■ Instructions to follow ■
Before copying, set the pictures aside; then repeat every line below verbatim.

Data section Block Start

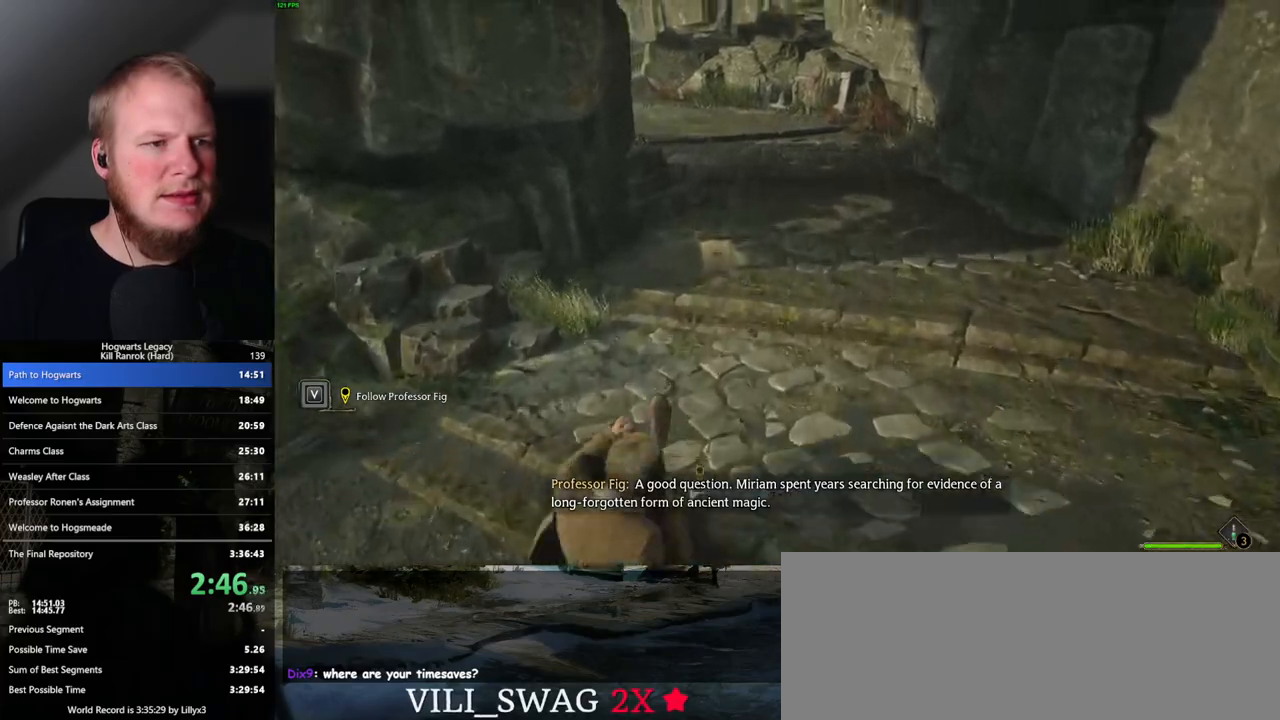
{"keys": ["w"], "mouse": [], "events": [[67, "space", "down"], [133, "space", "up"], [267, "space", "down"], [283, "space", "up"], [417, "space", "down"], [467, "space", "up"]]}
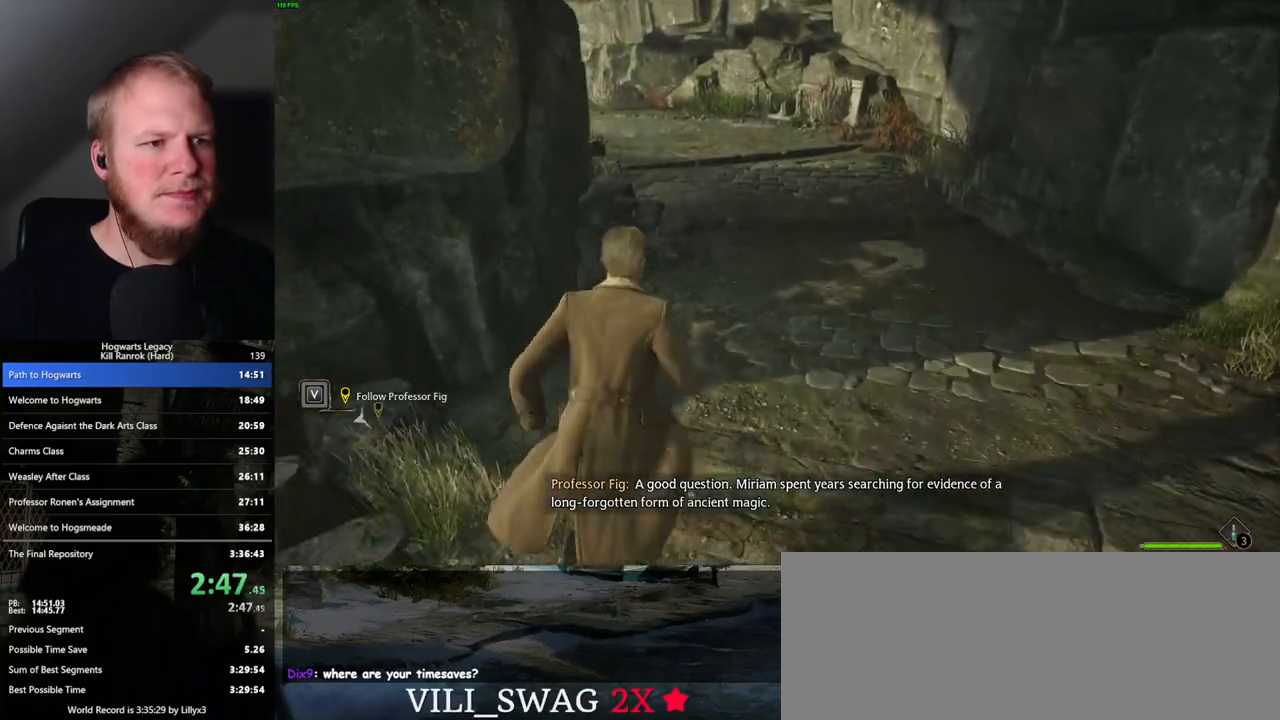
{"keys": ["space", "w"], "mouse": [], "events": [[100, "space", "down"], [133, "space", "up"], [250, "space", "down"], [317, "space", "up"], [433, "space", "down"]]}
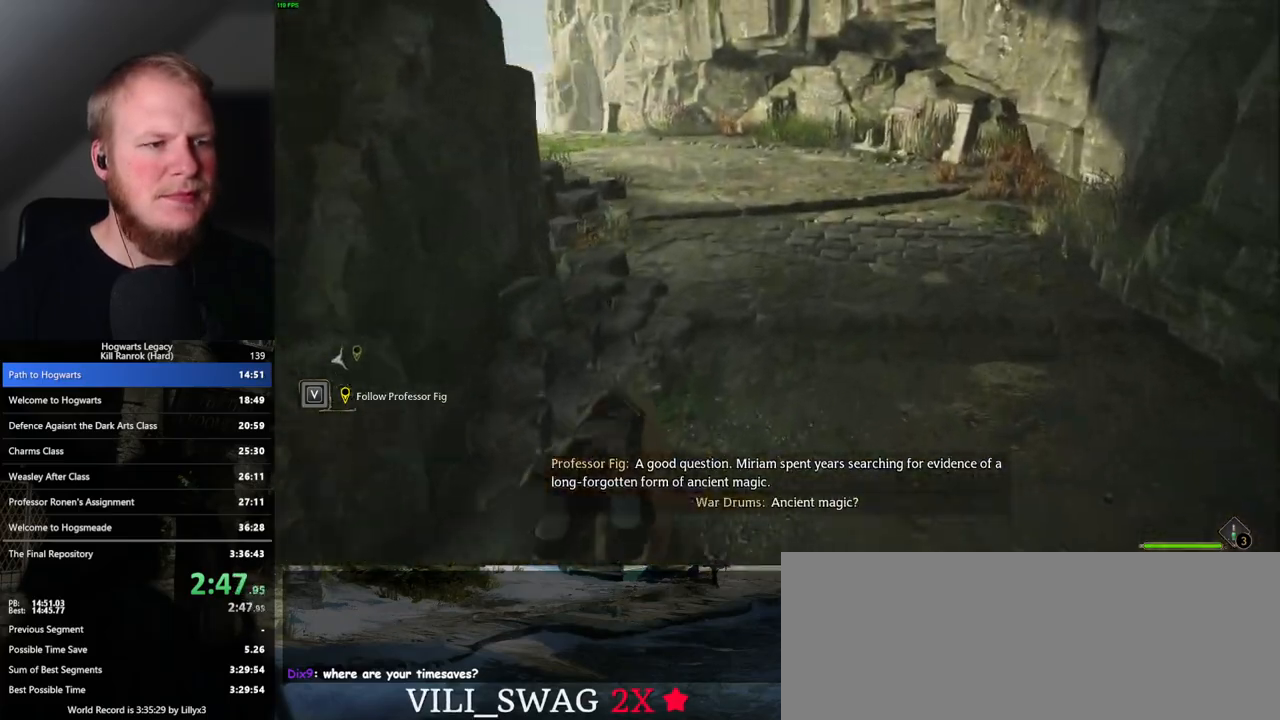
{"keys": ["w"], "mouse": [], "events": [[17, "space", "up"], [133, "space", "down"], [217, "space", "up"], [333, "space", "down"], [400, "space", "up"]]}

Data section Block End

■ Reply ■
{"keys": ["w"], "mouse": [], "events": [[67, "space", "down"], [133, "space", "up"], [267, "space", "down"], [283, "space", "up"], [417, "space", "down"], [467, "space", "up"]]}
{"keys": ["space", "w"], "mouse": [], "events": [[100, "space", "down"], [133, "space", "up"], [250, "space", "down"], [317, "space", "up"], [433, "space", "down"]]}
{"keys": ["w"], "mouse": [], "events": [[17, "space", "up"], [133, "space", "down"], [217, "space", "up"], [333, "space", "down"], [400, "space", "up"]]}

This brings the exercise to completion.